Overall, this is pretty simple, since most of the time as I said earlier, sh_offset and sh_addr are usually the same. However, I encountered a couple libraries where they are NOT the same, for example (output of read elf of some shared lib):
There are 29 section headers, starting at offset 0x192d8:
Section Headers:
[Nr] Name Type Address Off Size ES Flg Lk Inf Al
[ 0] NULL 0000000000000000 000000 000000 00 0 0 0
[ 1] .note.gnu.property NOTE 00000000000002a8 0002a8 000020 00 A 0 0 8
[ 2] .note.gnu.build-id NOTE 00000000000002c8 0002c8 000024 00 A 0 0 4
[ 3] .gnu.hash GNU_HASH 00000000000002f0 0002f0 0004f8 00 A 4 0 8
[ 4] .dynsym DYNSYM 00000000000007e8 0007e8 001020 18 A 5 1 8
[ 5] .dynstr STRTAB 0000000000001808 001808 0008a8 00 A 0 0 1
[ 6] .gnu.version VERSYM 00000000000020b0 0020b0 000158 02 A 4 0 2
[ 7] .gnu.version_d VERDEF 0000000000002208 002208 0001c4 00 A 5 13 8
[ 8] .gnu.version_r VERNEED 00000000000023d0 0023d0 000030 00 A 5 1 8
[ 9] .rela.dyn RELA 0000000000002400 002400 000108 18 A 4 0 8
[10] .rela.plt RELA 0000000000002508 002508 000438 18 AI 4 24 8
[11] .init PROGBITS 0000000000003000 003000 00001b 00 AX 0 0 4
[12] .plt PROGBITS 0000000000003020 003020 0002e0 10 AX 0 0 16
[13] .plt.got PROGBITS 0000000000003300 003300 000010 10 AX 0 0 16
[14] .plt.sec PROGBITS 0000000000003310 003310 0002d0 10 AX 0 0 16
[15] .text PROGBITS 00000000000035e0 0035e0 011355 00 AX 0 0 16
[16] .fini PROGBITS 0000000000014938 014938 00000d 00 AX 0 0 4
[17] .rodata PROGBITS 0000000000015000 015000 000984 00 A 0 0 32
[18] .eh_frame_hdr PROGBITS 0000000000015984 015984 000654 00 A 0 0 4
[19] .eh_frame PROGBITS 0000000000015fd8 015fd8 001ec4 00 A 0 0 8
[20] .init_array INIT_ARRAY 0000000000019dc0 018dc0 000010 08 WA 0 0 8
[21] .fini_array FINI_ARRAY 0000000000019dd0 018dd0 000008 08 WA 0 0 8
[22] .dynamic DYNAMIC 0000000000019dd8 018dd8 0001f0 10 WA 5 0 8
[23] .got PROGBITS 0000000000019fc8 018fc8 000038 08 WA 0 0 8
[24] .got.plt PROGBITS 000000000001a000 019000 000180 08 WA 0 0 8
[25] .data PROGBITS 000000000001a180 019180 000010 00 WA 0 0 8
[26] .bss NOBITS 000000000001a1a0 019190 0002a8 00 WA 0 0 32
[27] .gnu_debuglink PROGBITS 0000000000000000 019190 000034 00 0 0 4
[28] .shstrtab STRTAB 0000000000000000 0191c4 000112 00 0 0 1
Key to Flags:
W (write), A (alloc), X (execute), M (merge), S (strings), I (info),
L (link order), O (extra OS processing required), G (group), T (TLS),
C (compressed), x (unknown), o (OS specific), E (exclude),
l (large), p (processor specific)
Now this brings up the following question:
It is my understanding that when sh_offset and sh_addr are different like the image above, the offset represents the offset in the file, while the address represents the offset in memory when the module is loaded (for example:
This question).
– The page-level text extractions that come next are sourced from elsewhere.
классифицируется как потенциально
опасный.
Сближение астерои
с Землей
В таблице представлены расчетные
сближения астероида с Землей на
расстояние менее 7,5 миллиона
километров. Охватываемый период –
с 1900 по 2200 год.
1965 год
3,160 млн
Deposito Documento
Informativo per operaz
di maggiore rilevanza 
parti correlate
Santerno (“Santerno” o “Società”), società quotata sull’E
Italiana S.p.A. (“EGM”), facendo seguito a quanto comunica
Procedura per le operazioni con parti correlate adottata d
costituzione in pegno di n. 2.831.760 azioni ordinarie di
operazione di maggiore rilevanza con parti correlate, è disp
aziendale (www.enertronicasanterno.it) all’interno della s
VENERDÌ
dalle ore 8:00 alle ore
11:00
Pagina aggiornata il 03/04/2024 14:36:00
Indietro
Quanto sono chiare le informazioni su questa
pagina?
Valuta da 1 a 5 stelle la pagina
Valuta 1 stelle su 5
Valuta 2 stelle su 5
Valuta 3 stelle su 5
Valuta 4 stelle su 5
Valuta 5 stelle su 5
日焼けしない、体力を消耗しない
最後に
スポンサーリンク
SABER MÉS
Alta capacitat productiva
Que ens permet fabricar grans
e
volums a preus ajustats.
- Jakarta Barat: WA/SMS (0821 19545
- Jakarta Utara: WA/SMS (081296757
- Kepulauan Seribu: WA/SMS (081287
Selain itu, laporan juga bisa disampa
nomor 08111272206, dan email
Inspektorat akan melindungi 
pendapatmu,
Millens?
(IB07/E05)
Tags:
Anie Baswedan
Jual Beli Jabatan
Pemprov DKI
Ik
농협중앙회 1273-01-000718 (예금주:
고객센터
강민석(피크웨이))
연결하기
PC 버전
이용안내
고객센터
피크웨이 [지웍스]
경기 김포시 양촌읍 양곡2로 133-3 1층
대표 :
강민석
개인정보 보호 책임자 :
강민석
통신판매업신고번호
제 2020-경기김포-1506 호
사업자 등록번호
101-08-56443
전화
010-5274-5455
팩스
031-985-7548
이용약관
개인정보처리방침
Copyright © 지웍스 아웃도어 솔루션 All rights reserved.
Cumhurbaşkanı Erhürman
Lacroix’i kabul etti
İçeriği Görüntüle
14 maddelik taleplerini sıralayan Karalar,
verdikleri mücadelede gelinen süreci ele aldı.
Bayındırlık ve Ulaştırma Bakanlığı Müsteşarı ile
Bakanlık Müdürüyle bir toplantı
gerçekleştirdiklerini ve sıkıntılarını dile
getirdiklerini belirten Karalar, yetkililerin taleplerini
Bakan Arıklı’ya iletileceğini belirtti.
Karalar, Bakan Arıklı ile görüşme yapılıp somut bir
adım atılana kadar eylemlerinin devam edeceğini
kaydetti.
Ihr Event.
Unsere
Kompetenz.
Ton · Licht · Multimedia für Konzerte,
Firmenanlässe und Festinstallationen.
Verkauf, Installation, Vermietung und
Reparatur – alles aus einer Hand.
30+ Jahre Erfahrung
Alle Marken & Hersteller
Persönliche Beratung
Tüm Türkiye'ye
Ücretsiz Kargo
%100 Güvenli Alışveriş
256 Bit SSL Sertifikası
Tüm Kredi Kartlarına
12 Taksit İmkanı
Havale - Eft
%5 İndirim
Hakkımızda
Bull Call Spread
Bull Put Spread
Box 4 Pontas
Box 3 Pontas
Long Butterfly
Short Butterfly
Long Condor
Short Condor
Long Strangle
However, based on that assumption, i.e. by using sh_addr, I found that .data and .bss in the lib above fall outside the module boundaries (again, minding the gaps).
Does DR change the way libraries are loaded? Or am I wrong with my assumption? Are things different if the module is the main app vs a shared library? Can someone provide some guidance here? I need to be 100% sure of the locations I get for all three sections as I build up upon them later.